# Context creation using Wikipedia

We downloaded the 13GB Wikipedia Plaintext (2023-07-01) dataset from Kaggle. The wikipedia articles are stored in parquet files. We use only the wiki_2023_index.parquet file that contains the first sentences of the articles as context for the mdel. Then we use the Sentence Transformer library to embed the wikipedia articles and then used Faiss to create an index of the embeddings. We then used the index to retrieve the most similar wikipedia article for each question.

## Sources

* https://www.kaggle.com/datasets/jjinho/wikipedia-20230701/data?select=h.parquet

* https://github.com/facebookresearch/faiss/wiki

In [None]:
!pip install kaggle
!pip install datasets
!pip install faiss-gpu sentence-transformers

In [None]:
from google.colab import files

# Upload kaggle.json file to google drive
uploaded = files.upload()

In [None]:
# Create kaggle directory
!mkdir -p ~/.kaggle
!mv kaggle.json ~/.kaggle/
!chmod 600 ~/.kaggle/kaggle.json

In [None]:
import kaggle

# Specify the Kaggle dataset we want to download
dataset_name = 'jjinho/wikipedia-20230701'

# Download the specific file and unzip it
kaggle.api.authenticate()
kaggle.api.dataset_download_files(dataset_name, path='.', unzip=True)

In [None]:
# Importing the libraries
import os
import pandas as pd
from datasets import load_dataset
import faiss
from sentence_transformers import SentenceTransformer
import torch

In [None]:
#IMportant parameters describing the code
SIM_MODEL = 'all-MiniLM-L6-v2'
DEVICE = 'cuda' if torch.cuda.is_available() else 'cpu'

In [None]:
#Loading the questions
qna_df = pd.read_csv("https://raw.githubusercontent.com/csabi0312/DeepLProject/main/train.csv",index_col=0)

qna_df.head()

In [None]:
# Load Parquet files into a Hugging Face dataset
# Source: https://www.kaggle.com/datasets/jjinho/wikipedia-20230701/data?select=wiki_2023_index.parquet
wiki_dataset = load_dataset('parquet', data_files={'train': 'wiki_2023_index.parquet'}, split='train') # 1.76GB file

In [None]:
wiki_dataset

In [None]:
# Load pre-trained sentence transformer model
model = SentenceTransformer(SIM_MODEL)
# Create a Faiss index
index = faiss.IndexFlatIP(context_embeddings.shape[1])

# Define batch size
batch_size = 500_000

# Iterate over the dataset in batches
for i in range(0, len(wiki_dataset['context']), batch_size):
    # Encode the context sentences using the SentenceTransformer model
    context_embeddings = model.encode(wiki_dataset['context'][i:i+batch_size],
                                      device=DEVICE,
                                      show_progress_bar=True,
                                      convert_to_tensor=True,
                                      normalize_embeddings=True).half()  # Use mixed-precision training (FP16) to reduce memory footprint

    # Convert the embeddings to a numpy array
    context_embeddings_np = context_embeddings.detach().cpu().numpy()
    context_embeddings_np = context_embeddings_np.astype('float32')

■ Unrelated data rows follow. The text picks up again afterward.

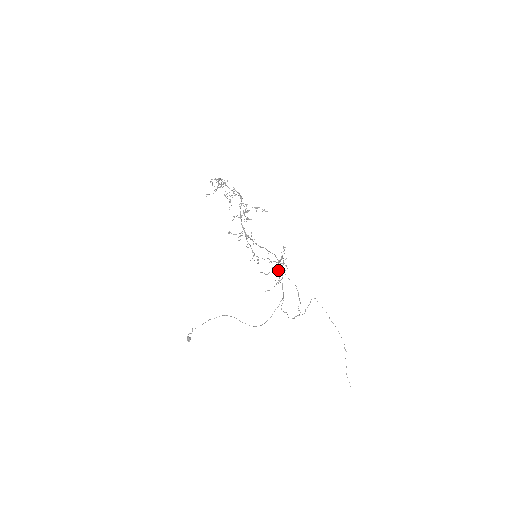
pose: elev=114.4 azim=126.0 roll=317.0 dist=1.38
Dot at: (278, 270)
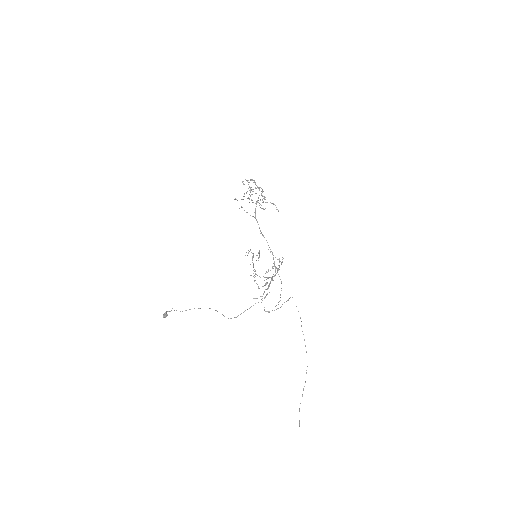
Dot at: occluded
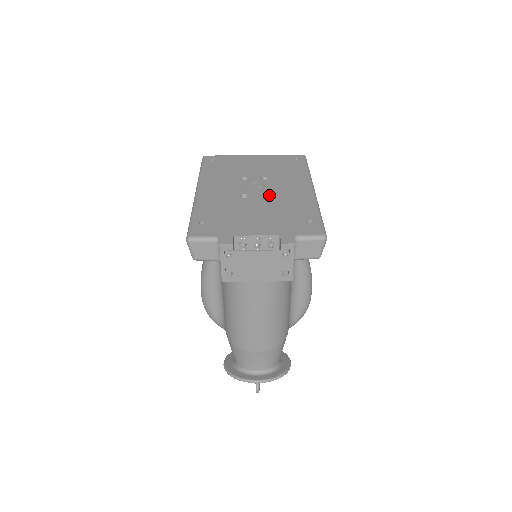
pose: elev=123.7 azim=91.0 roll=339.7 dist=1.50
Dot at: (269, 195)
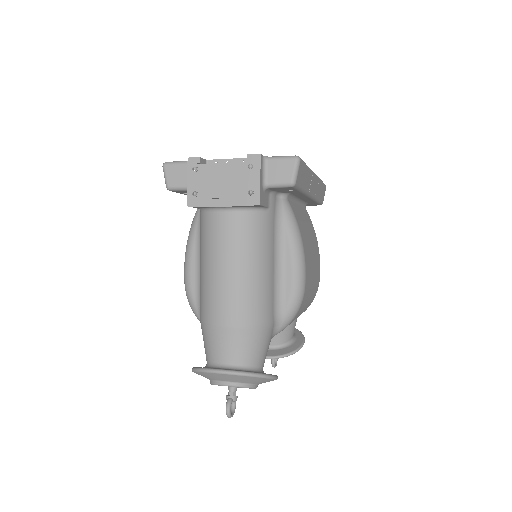
Dot at: occluded
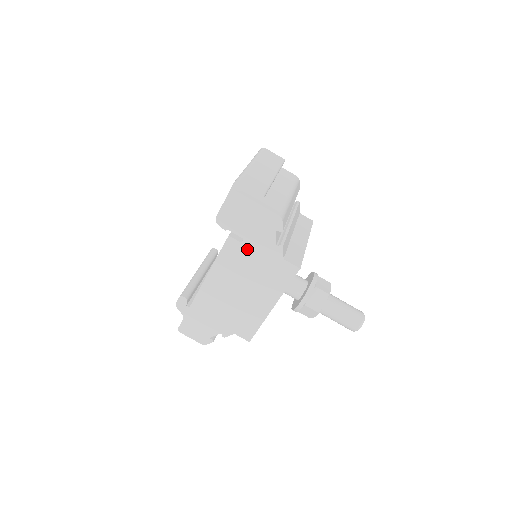
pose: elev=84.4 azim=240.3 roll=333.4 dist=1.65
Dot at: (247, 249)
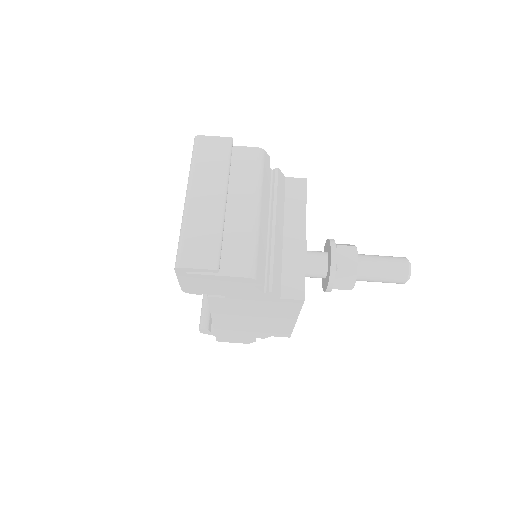
Dot at: (235, 300)
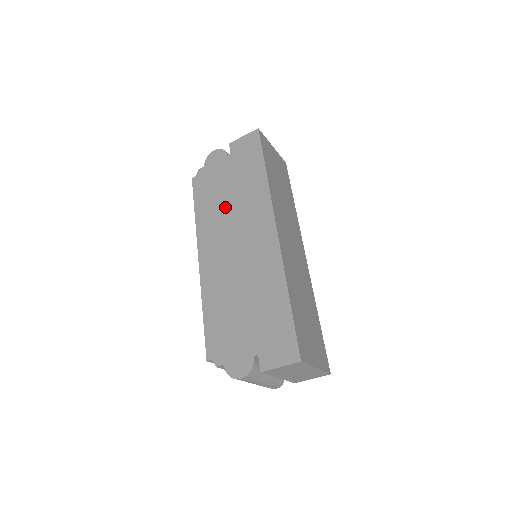
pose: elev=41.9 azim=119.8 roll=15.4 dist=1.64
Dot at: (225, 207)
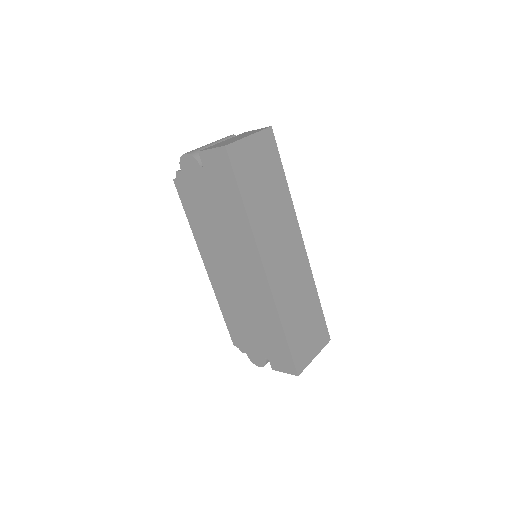
Dot at: (214, 229)
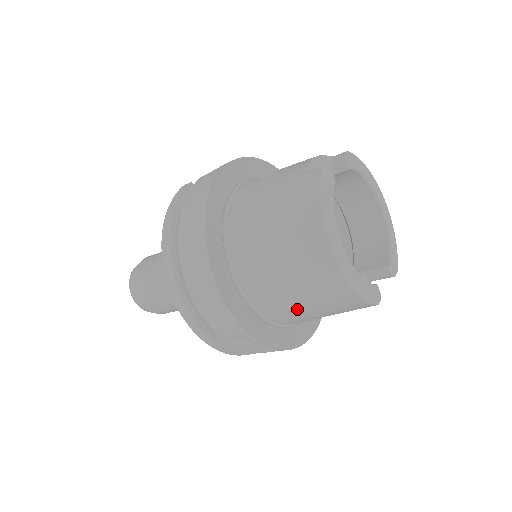
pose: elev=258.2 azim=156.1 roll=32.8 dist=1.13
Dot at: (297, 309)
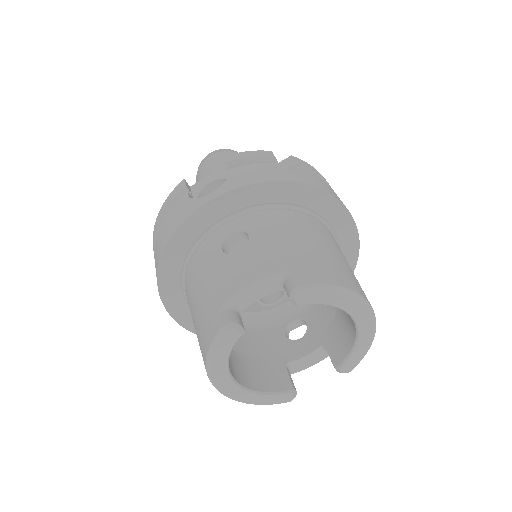
Dot at: occluded
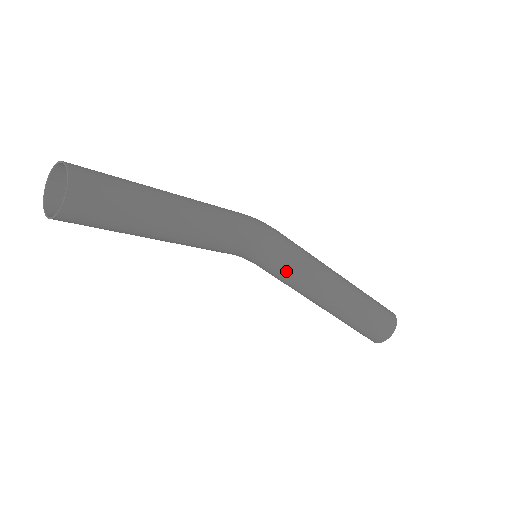
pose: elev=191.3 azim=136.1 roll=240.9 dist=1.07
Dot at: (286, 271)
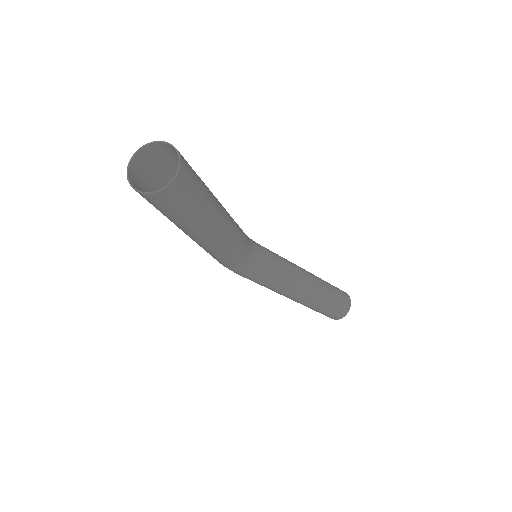
Dot at: (276, 266)
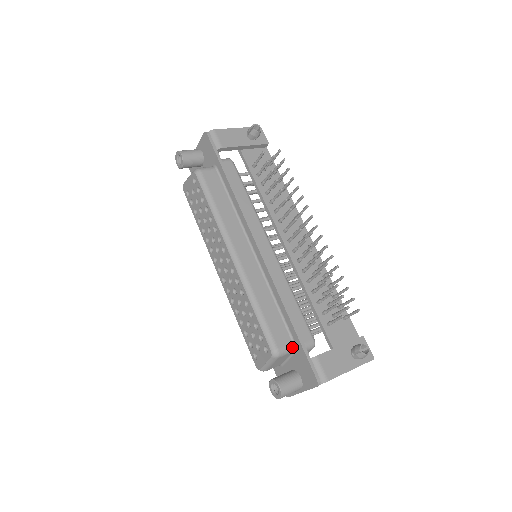
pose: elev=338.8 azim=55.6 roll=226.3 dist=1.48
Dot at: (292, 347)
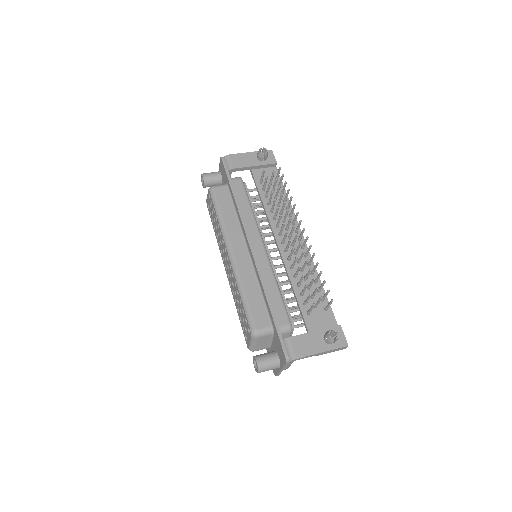
Dot at: (270, 329)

    # Add the embeddings to the Faiss index
    index.add(context_embeddings_np)

    # Free up memory
    del context_embeddings, context_embeddings_np

# Function to retrieve most similar documents
def retrieve_most_similar(query, k=20):
    query_embedding = model.encode(query, device=DEVICE, show_progress_bar=True, convert_to_tensor=True, normalize_embeddings=True)
    query_embedding = query_embedding.reshape(1, -1)  # Reshape for Faiss
    query_embedding = query_embedding.detach().cpu().numpy()
    _, idx = index.search(query_embedding, k)
    return idx[0]

# Example usage
query_text = qna_df['prompt'][0]
print(f'example prompt {query_text}')
similar_documents_indices = retrieve_most_similar(query_text)

# Print similar documents
for idx in similar_documents_indices:
    print(wiki_dataset[int(idx)]['context'])

In [None]:
# Print similar documents
for idx in similar_documents_indices:
    print(wiki_dataset[int(idx)]['text'])

In [None]:
# Create the context column from the wikipedia article
# Create an empty list to store the context for each prompt
context_list = []

# Loop through each prompt in the qna_df dataframe
for i in range(len(qna_df)):
    query_text = qna_df['prompt'][i]
    similar_documents_indices = retrieve_most_similar(query_text)

    # Get the first answer from the corresponding wiki_dataset
    context = wiki_dataset[int(similar_documents_indices[0])]['context']


    context_list.append(context)

# Add the context_list as a new column "context" to the qna_df DataFrame
qna_df['context'] = context_list

# Save the Q&A DataFrame to a CSV file
qna_df.to_csv('openbook-qna-data.csv', index=False)

# Display the modified DataFrame
qna_df.head()

In [None]:
qna_df.head

In [None]:
from google.colab import drive
drive.mount('drive')

In [None]:
!cp openbook-qna-data.csv "drive/My Drive/"